Presumably MMORPGs are some sort of role-playing game.
But seriously, have you ever seen a blurb which so explicitly told a large section of the potential buying public to go get stuffed? This (not to judge the actual book, which I have not read) is clearly marketed as post-literate SF for people who do not much read books.
I have never seen a blurb before which so firmly told me, “No, do not buy this one. You won’t like it.” Maybe I should appreciate the publisher’s honesty.
Is this suicide or a canny marketing strategy?
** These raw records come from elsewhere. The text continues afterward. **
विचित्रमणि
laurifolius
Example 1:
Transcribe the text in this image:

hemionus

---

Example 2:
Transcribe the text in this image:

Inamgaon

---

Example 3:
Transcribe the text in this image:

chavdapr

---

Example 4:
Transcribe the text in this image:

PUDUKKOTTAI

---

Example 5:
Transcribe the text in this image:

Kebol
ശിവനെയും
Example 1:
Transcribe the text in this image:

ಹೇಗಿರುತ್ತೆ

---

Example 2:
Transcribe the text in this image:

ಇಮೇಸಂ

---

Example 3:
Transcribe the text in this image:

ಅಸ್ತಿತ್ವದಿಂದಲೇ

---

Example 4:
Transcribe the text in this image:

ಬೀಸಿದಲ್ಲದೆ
Is the author cringing, or laughing all the way to the bank?
I don’t doubt that Justina Robson books sell admirably. There’s a kick-ass heroine with a pointy thing on the cover. It’s part of a generic series. Just what the market wants. It is very likely that the post-literate audience is in the majority now, and will rule mainstream publishing.
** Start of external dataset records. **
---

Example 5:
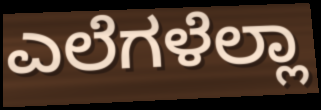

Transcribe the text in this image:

ಎಲೆಗಳೆಲ್ಲಾ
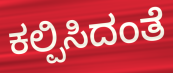
ಕಲ್ಪಿಸಿದಂತೆ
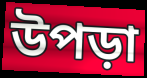
উপড়া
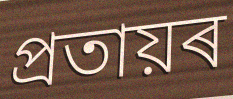
প্ৰতায়ৰ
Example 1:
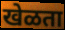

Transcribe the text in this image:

खेळता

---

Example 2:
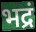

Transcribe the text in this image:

भद्रं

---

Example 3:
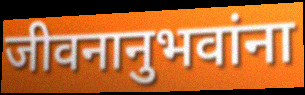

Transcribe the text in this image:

जीवनानुभवांना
What I am remarking on is how explicitly the blurb tells me (and, I suspect, most long-term genre readers) to go away. Most blurb copy attempts to convince everyone that this is a great book they must have. This one comes right out and says that it is not SF for people who read SF or who are part of any literary culture.
Such breathtaking honesty.
Darrell Schweitzer’s last article for us was Selling SF & Fantasy: 1969 Was Another World.
The slap is an odd choice. As a woman, I’ve seen a lot of book covers and blurbs that signaled to me that I was an unwelcome reader because of my gender, but it is rare to see a blurb that proclaims, Chicks will not dig this.
There were many years when kick-ass heroines were so rare that I couldn’t afford to be picky. I used to say I’d watch any film in which the women had weapons. Those days are over now, for good and ill. I like anime well enough, but when I want anime, I can watch anime. I love a novel that gives me what only novels can give me. Why pick up a book that promises not to deliver any of that?
Excluding large segments of the audience seems to be popular in the media now, for some reason. Look at those new ads for Dr. Pepper 10 or whatever it’s called – “IT’S NOT FOR WOMEN!” Who thought that was a good idea?